Put the lines from the one containing "### Phase 2.2: Core" through the one containing "- ✅ **Feature 3**: Continuous" into a JSON list of strings, with one string for each line and blank lines omitted.

:: Information given ::

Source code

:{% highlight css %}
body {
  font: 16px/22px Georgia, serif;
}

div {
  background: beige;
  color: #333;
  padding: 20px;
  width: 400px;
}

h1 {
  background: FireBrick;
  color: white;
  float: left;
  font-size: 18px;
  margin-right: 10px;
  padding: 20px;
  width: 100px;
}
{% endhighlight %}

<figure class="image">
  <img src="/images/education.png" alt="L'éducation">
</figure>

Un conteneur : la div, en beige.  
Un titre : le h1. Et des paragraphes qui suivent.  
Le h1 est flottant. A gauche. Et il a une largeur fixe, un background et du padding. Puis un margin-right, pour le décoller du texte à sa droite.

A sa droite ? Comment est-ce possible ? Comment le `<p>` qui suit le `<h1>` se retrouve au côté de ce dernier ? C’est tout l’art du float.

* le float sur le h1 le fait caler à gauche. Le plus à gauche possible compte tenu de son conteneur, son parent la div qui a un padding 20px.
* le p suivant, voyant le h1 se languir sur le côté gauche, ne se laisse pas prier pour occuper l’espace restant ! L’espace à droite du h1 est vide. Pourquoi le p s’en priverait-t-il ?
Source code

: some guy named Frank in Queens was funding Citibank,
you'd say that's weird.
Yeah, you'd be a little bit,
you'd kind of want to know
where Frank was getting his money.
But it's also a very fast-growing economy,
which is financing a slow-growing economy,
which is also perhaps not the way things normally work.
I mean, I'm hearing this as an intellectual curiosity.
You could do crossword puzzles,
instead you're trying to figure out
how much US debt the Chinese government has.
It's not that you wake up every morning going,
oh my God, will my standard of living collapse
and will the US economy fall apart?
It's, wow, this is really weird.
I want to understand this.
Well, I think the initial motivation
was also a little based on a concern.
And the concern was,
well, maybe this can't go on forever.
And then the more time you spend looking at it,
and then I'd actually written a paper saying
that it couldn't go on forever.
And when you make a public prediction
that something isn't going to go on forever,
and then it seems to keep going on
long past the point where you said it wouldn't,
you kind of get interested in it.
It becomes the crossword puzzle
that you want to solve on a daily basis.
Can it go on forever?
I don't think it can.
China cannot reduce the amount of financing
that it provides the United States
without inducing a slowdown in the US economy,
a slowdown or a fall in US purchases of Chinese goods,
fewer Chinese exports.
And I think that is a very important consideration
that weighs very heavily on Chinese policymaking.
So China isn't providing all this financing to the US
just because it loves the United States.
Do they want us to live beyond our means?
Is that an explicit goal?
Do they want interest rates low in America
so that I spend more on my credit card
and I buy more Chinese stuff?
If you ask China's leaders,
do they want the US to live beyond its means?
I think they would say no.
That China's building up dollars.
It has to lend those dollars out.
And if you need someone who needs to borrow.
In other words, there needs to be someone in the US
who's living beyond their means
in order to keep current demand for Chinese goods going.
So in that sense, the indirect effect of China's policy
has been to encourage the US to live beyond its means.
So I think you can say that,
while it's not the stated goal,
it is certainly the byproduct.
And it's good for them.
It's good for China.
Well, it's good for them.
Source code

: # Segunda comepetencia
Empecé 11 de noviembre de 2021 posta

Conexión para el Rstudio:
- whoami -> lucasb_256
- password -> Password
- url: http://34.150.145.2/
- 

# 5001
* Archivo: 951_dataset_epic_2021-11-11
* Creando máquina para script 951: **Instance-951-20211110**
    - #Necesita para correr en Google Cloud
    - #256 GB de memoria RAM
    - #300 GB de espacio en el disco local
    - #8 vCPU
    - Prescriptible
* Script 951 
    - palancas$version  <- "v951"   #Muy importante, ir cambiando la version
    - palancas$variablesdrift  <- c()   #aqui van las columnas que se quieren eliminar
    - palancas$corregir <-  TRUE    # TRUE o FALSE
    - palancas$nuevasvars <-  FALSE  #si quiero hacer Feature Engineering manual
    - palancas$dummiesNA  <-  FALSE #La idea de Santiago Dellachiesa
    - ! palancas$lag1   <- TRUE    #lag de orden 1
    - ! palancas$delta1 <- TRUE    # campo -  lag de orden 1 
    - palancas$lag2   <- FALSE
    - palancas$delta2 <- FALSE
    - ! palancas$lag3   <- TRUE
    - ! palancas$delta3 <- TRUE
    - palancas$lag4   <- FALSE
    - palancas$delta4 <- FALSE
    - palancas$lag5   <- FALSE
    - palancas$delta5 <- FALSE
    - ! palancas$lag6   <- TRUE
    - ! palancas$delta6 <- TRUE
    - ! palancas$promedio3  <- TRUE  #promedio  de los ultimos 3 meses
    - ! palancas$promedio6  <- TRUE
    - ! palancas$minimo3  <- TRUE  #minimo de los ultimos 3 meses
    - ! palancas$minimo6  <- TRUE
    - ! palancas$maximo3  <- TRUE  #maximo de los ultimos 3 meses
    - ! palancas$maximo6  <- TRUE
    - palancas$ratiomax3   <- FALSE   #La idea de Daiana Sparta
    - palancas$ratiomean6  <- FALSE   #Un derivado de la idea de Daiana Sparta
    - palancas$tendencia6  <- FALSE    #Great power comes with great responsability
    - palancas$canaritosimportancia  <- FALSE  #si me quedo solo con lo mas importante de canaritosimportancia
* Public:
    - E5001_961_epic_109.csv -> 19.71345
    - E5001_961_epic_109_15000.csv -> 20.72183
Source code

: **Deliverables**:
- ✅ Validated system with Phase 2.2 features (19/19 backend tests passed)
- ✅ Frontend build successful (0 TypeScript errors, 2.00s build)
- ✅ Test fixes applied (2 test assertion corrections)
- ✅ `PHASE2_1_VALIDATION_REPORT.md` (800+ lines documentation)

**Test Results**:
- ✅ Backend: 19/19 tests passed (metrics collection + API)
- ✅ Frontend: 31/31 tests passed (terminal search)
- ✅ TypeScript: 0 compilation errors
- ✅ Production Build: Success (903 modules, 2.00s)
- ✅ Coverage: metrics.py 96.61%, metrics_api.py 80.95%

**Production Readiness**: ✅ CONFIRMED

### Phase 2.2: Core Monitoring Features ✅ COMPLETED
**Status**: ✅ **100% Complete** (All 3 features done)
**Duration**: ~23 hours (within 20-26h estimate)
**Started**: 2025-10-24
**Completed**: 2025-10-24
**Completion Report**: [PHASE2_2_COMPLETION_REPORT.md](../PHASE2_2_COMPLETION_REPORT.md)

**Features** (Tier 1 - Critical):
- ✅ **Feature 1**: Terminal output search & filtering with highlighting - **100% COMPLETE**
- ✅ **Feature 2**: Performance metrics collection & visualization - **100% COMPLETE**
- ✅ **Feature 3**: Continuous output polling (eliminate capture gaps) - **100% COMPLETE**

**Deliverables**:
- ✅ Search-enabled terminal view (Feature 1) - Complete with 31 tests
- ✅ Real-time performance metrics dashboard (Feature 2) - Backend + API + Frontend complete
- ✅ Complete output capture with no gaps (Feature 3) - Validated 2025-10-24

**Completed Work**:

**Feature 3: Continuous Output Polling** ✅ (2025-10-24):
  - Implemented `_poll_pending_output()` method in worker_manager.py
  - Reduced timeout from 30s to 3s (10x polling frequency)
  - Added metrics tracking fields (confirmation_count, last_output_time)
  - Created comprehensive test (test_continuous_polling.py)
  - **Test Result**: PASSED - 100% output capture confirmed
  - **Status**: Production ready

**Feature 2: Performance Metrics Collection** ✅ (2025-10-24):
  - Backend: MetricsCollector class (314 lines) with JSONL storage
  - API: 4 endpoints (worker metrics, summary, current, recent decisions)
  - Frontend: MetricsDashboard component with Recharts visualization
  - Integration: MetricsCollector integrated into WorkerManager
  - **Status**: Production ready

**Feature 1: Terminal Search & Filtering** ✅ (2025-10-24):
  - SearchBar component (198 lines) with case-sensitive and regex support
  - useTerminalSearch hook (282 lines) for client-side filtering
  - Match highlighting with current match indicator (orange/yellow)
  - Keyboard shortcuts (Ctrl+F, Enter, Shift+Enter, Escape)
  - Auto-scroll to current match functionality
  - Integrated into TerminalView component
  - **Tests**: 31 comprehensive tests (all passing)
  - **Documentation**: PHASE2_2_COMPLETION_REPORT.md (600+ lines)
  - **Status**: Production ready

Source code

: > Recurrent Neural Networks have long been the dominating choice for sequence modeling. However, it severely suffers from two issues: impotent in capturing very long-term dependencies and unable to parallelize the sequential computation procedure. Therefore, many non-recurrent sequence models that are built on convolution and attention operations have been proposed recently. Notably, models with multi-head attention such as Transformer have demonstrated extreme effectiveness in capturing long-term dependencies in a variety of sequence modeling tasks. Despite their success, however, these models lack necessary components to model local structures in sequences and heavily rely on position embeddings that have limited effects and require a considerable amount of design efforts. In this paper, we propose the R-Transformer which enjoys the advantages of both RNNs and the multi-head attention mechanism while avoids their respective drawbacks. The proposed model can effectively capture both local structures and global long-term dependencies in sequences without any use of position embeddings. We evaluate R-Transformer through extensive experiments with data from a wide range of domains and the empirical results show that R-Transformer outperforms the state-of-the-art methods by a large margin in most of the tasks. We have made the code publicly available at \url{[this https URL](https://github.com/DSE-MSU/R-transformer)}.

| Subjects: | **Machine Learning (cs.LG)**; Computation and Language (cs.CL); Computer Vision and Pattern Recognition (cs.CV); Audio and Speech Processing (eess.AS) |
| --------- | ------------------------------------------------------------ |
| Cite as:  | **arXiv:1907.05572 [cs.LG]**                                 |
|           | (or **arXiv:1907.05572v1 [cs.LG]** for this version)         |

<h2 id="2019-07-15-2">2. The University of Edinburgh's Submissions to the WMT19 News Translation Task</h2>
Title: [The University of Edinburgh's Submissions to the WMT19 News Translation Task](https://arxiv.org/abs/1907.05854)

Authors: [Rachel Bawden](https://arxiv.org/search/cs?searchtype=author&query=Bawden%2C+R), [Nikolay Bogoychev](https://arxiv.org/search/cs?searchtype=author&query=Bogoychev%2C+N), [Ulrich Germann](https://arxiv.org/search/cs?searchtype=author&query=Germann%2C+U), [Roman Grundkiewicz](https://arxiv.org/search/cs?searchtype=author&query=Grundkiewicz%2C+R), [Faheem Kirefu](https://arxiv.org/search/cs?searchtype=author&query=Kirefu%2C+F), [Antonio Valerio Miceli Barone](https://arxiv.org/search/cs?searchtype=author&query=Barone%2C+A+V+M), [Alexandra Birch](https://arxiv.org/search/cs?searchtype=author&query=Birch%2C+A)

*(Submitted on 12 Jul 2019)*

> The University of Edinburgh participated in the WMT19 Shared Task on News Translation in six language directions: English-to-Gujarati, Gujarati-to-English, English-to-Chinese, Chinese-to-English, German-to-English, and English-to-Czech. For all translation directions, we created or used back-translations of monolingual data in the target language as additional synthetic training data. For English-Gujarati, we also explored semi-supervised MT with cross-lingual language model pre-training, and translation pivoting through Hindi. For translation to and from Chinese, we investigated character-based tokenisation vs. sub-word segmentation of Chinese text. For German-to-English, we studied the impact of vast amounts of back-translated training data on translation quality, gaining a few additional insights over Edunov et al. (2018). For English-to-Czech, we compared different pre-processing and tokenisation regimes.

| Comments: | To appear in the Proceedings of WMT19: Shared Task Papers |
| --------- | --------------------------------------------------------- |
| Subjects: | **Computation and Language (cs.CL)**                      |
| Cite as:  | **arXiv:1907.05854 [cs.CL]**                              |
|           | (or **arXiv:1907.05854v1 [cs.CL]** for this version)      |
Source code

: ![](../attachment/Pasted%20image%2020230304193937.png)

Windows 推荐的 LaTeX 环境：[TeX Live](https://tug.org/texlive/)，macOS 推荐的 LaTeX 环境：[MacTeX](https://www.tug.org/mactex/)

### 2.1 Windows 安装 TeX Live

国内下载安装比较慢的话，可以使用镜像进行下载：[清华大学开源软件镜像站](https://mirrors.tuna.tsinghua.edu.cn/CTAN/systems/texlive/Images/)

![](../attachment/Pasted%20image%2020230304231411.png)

:::

§ Written reply:
[
  "### Phase 2.2: Core Monitoring Features ✅ COMPLETED",
  "**Status**: ✅ **100% Complete** (All 3 features done)",
  "**Duration**: ~23 hours (within 20-26h estimate)",
  "**Started**: 2025-10-24",
  "**Completed**: 2025-10-24",
  "**Completion Report**: [PHASE2_2_COMPLETION_REPORT.md](../PHASE2_2_COMPLETION_REPORT.md)",
  "**Features** (Tier 1 - Critical):",
  "- ✅ **Feature 1**: Terminal output search & filtering with highlighting - **100% COMPLETE**",
  "- ✅ **Feature 2**: Performance metrics collection & visualization - **100% COMPLETE**",
  "- ✅ **Feature 3**: Continuous output polling (eliminate capture gaps) - **100% COMPLETE**"
]